Portanto, não é isso que queremos liberar, esse falso self. O self que queremos liberar, o self convencional, é um self que é afetado pelas coisas. Ele não será mais afetado por emoções perturbadoras, mas será afetado por emoções positivas, e poderá interagir com os outros. Não é “sem partes”; portanto não é destituído de corpo e mente, e assim por diante. Ainda terá corpo e mente e sentimentos – emoções, sentimentos positivos. E é um self que vivencia coisas; não vivencia infelicidade ou felicidade que não satisfaz, mas vivencia um tipo puro de felicidade ou, se estivermos falando simplesmente de liberação, um tipo neutro de sentimento, de quando se está profundamente absorvido em meditação. Portanto, ainda há a experiência de sentimentos, de sentimentos puros.

Quando estamos buscando a liberação, é muito importante buscarmos a liberação do “eu” convencional e não do “eu” falso, que sequer existe. E o nível mais profundo do que temos que refutar aqui é a existência de um self que pode ser conhecido sem que apareça uma base ao mesmo tempo. O termo técnico para isso é um “self autosuficiente em conhecer-se”. Não há nada que seja assim.

O exemplo que sempre uso é: quero que as pessoas me amem pelo que sou, quero que amem a mim; não ao meu corpo, ao meu dinheiro, não por isso ou por aquilo – quero que amem a “mim”. Como se o “eu” fosse um objeto que pudesse ser amado por si só. Não é possível conhecer o “eu” por si só. Não é possível amá-lo por si só. É sempre necessário que haja uma base.

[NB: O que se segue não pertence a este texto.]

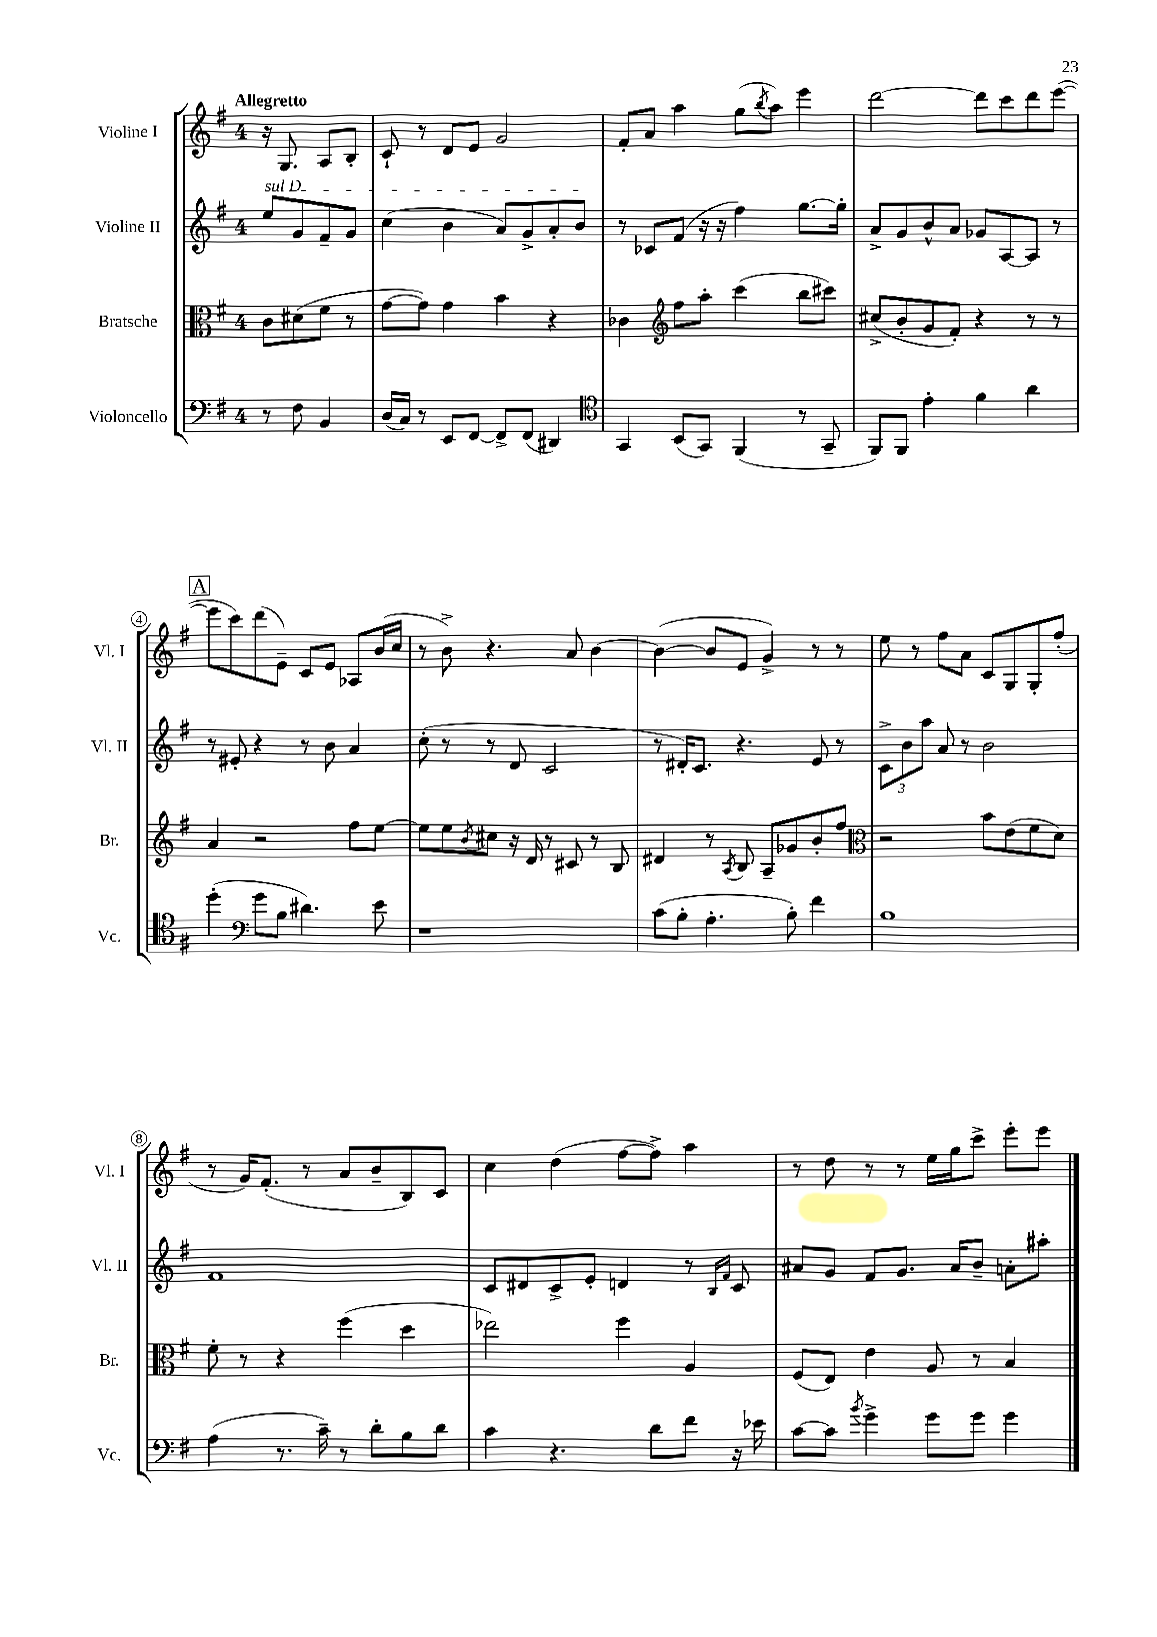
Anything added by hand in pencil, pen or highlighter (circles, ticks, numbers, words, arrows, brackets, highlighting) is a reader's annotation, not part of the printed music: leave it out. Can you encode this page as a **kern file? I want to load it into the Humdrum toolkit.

Quando pensamos “eu me conheço” ou “eu quero me conhecer” – como é possível conhecer-se independente de qualquer coisa? Você só pode se conhecer em termos de sua experiência, sua mente, seu corpo, todas essas coisas. É assim que pode se conhecer. O self é imputado nisso. Da mesma forma, como posso me liberar? Não se conceba como um self que pode ser conhecido independentemente de todas essas coisas. Sempre é preciso haver uma base. Lembre-se, comecei este curso pedindo que pensasse sobre si mesmo, e a única maneira de pensar sobre si mesmo é através do som mental da palavra “eu”, de uma imagem mental ou de um sentimento. Você não consegue pensar em si sem uma base. Da mesma forma, você não consegue liberar o “eu” sem trabalhar no “eu” imputado sobre uma base e conhecido ao mesmo tempo que a base.

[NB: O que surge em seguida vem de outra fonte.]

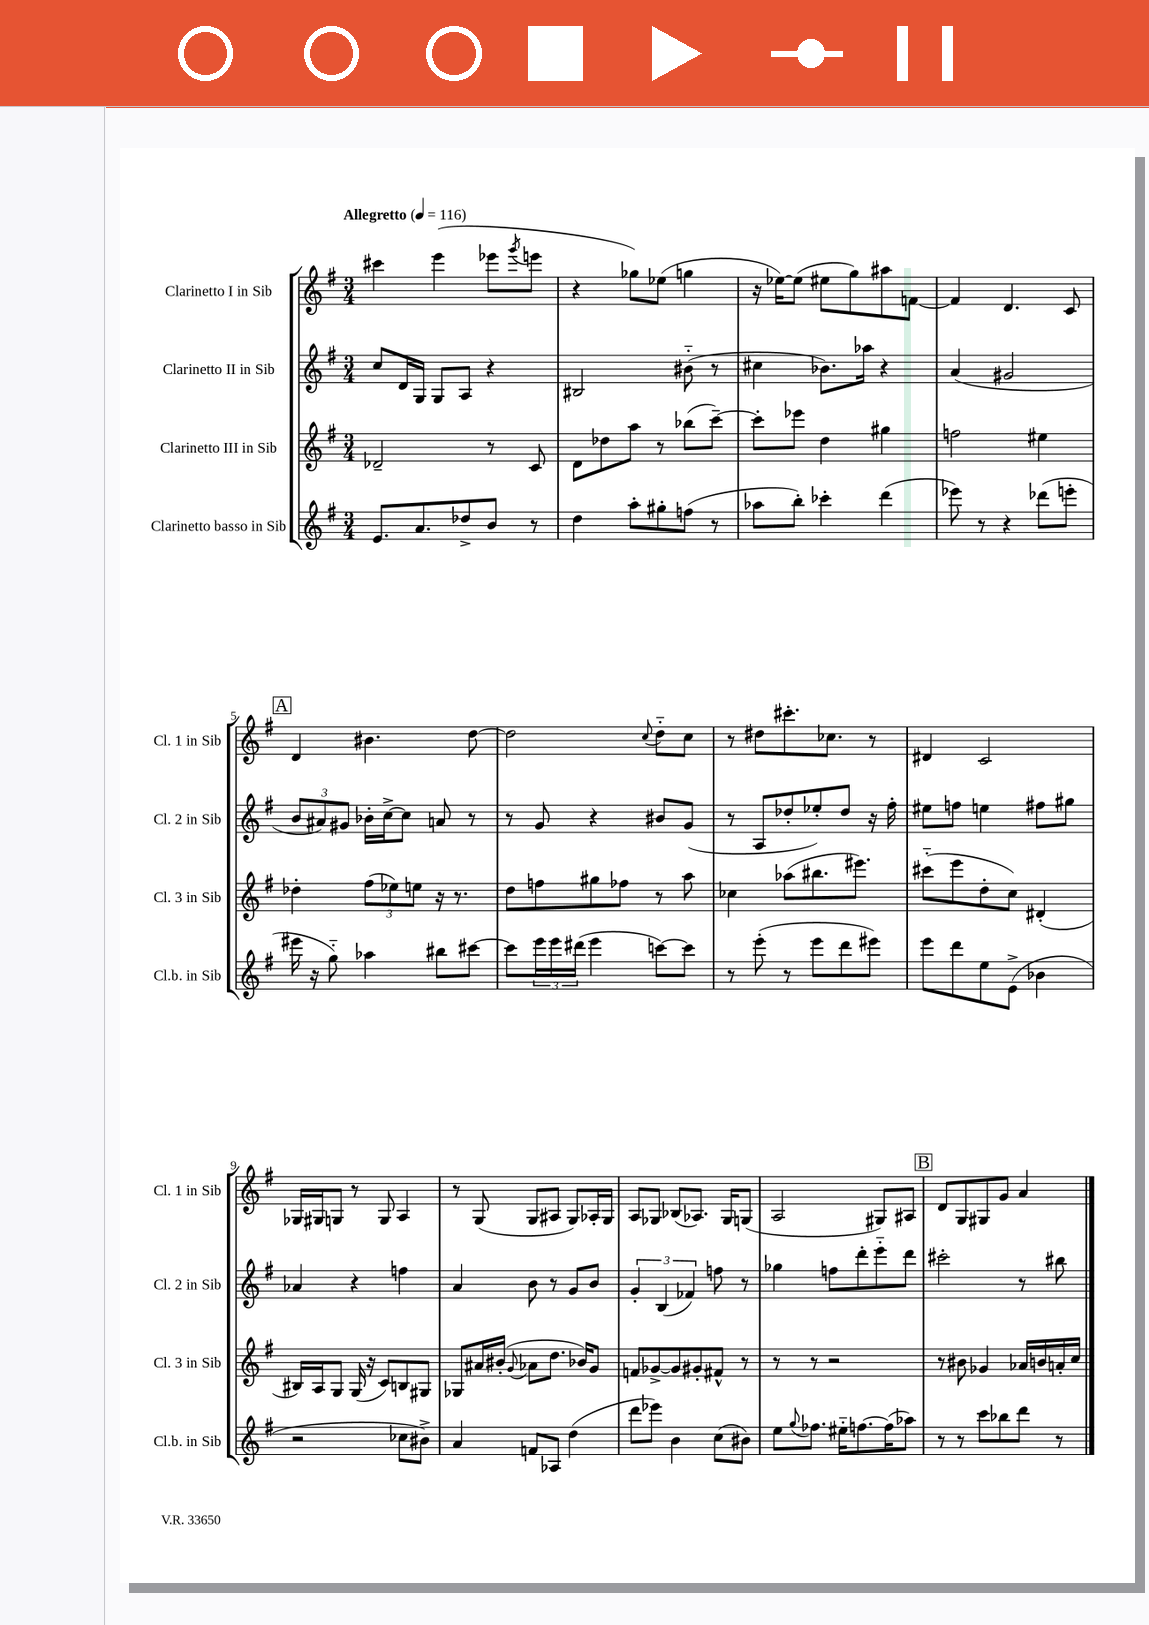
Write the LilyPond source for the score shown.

Quais são as implicações disso? Quando estou trabalhando para conseguir a liberação, preciso pensar em termos de minha experiência diária; dos problemas que estou enfrentando, das emoções perturbadoras que estou enfrentando e do “eu” imputado nisso. É assim que trabalhamos para obter a liberação do self. Não é pensando em um self abstrato, sem que nada mais apareça, o que é impossível, e liberando isso. Assim você não estará conectando suas meditações com a vida diária.

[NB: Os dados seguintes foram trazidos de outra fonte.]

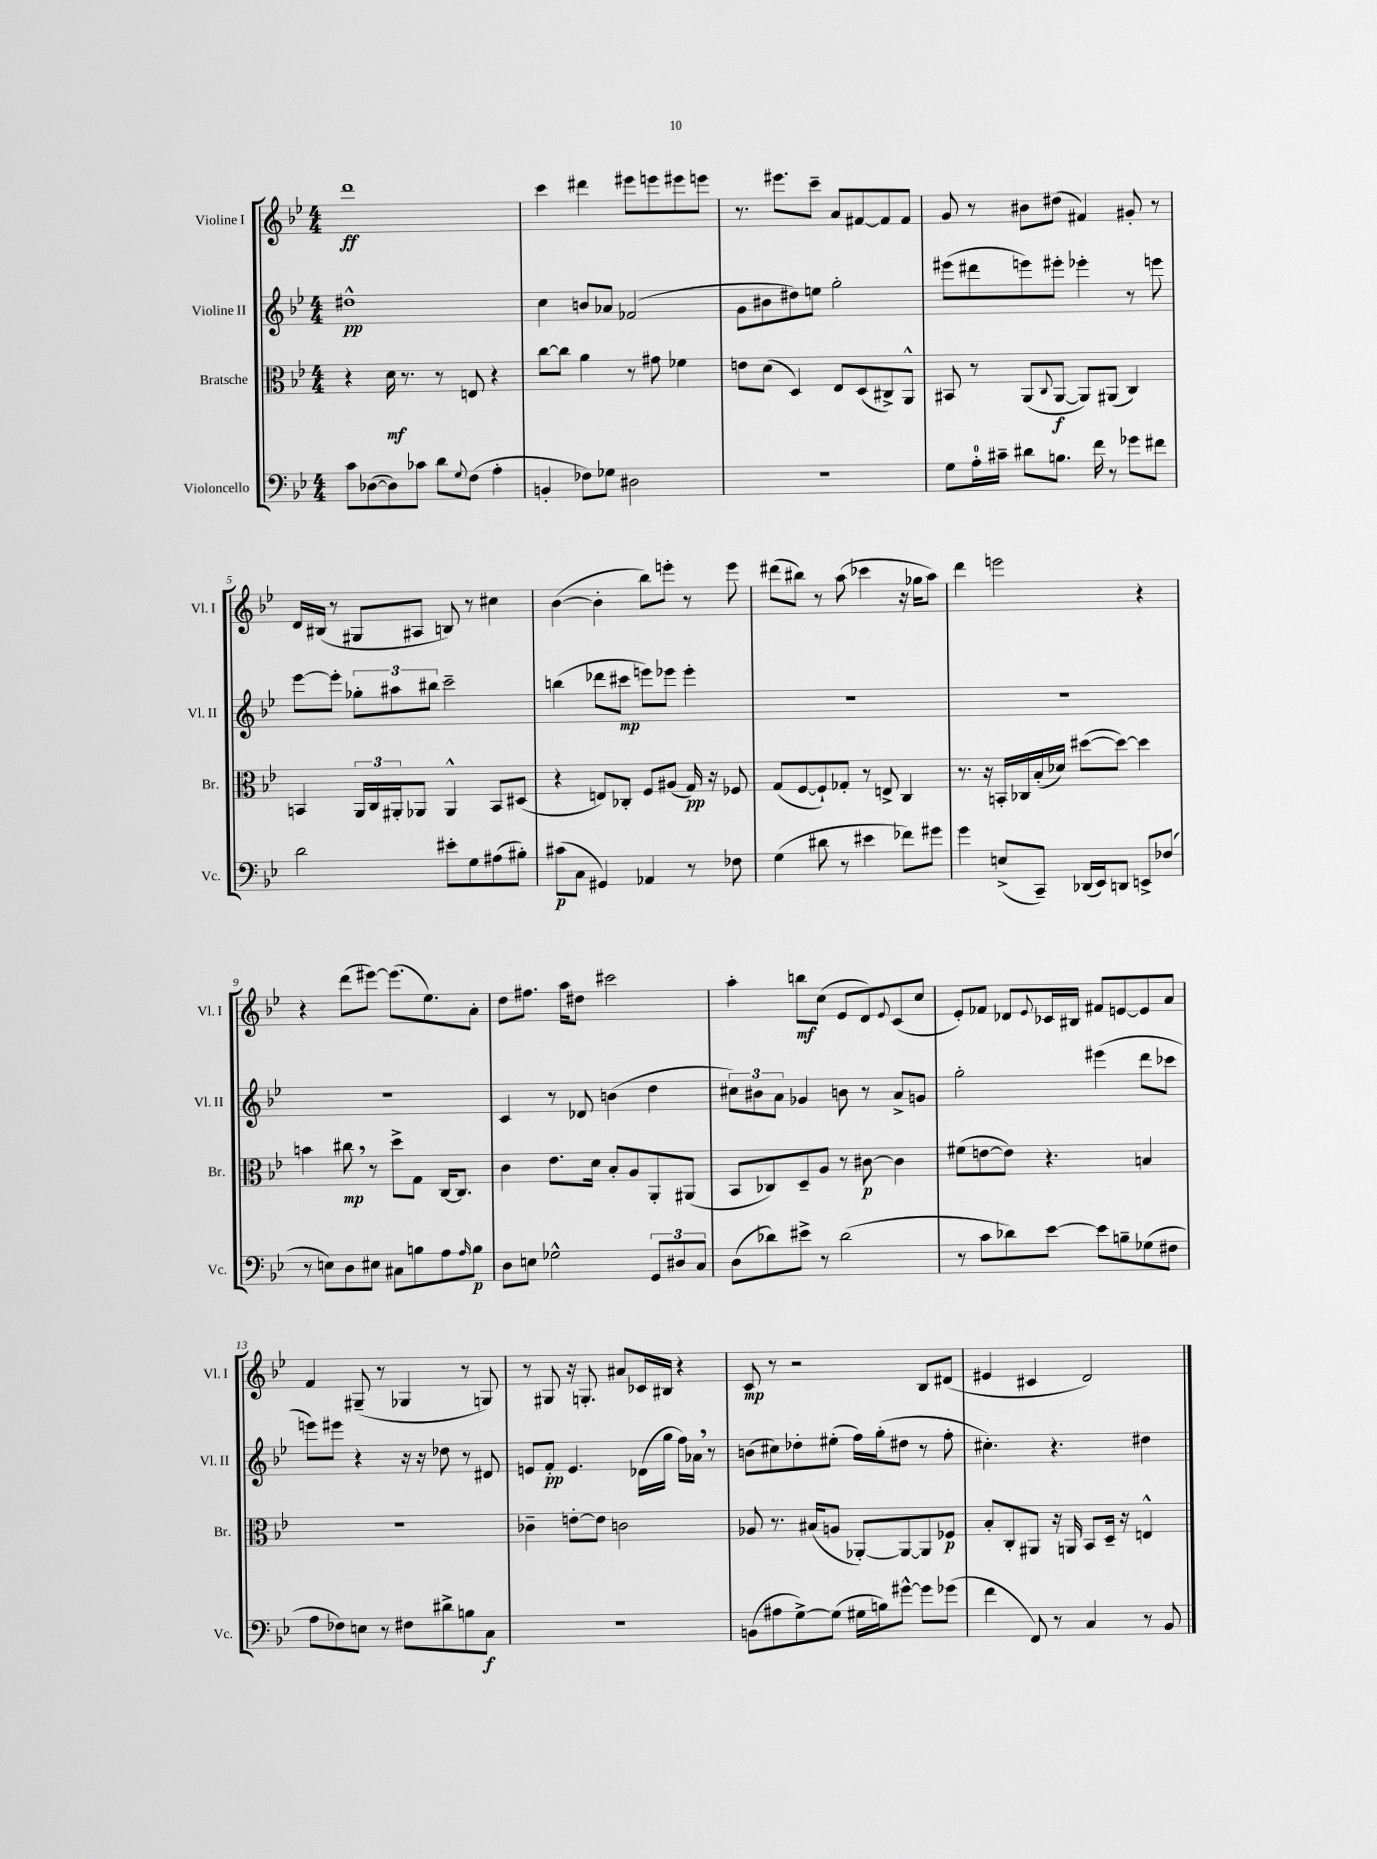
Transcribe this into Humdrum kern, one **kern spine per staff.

Isso é muito importante quando praticamos os três treinamentos elevados para obter a liberação. Apesar de precisarmos desse sentido convencional do self, que tem força de vontade e determinação de se liberar, precisamos cuidar para que não seja “Eu vou controlar minha mente”, “Eu vou controlar meu comportamento” ou “Eu vou me liberar”, como se existisse um “eu” sólido que estivesse fazendo tudo isso e se liberando. Como se houvesse um “eu” sólido e separado.

Tomemos um momento para digerir tudo isso. Claro, é muita coisa. E depois podemos tentar almoçar e digerir o almoço. Mas podemos resumir tudo em uma pequena frase: não tente liberar o falso self, pois ele sequer existe. Precisamos trabalhar para liberar o “eu” convencional.

Ok, vamos terminar por hoje. Qualquer força positiva ou entendimento que tenha sido gerado, que se aprofunde e aja como causa para a liberação e iluminação de todos os seres – “todos os seres” convencionais, e não “todos os seres” impossíveis.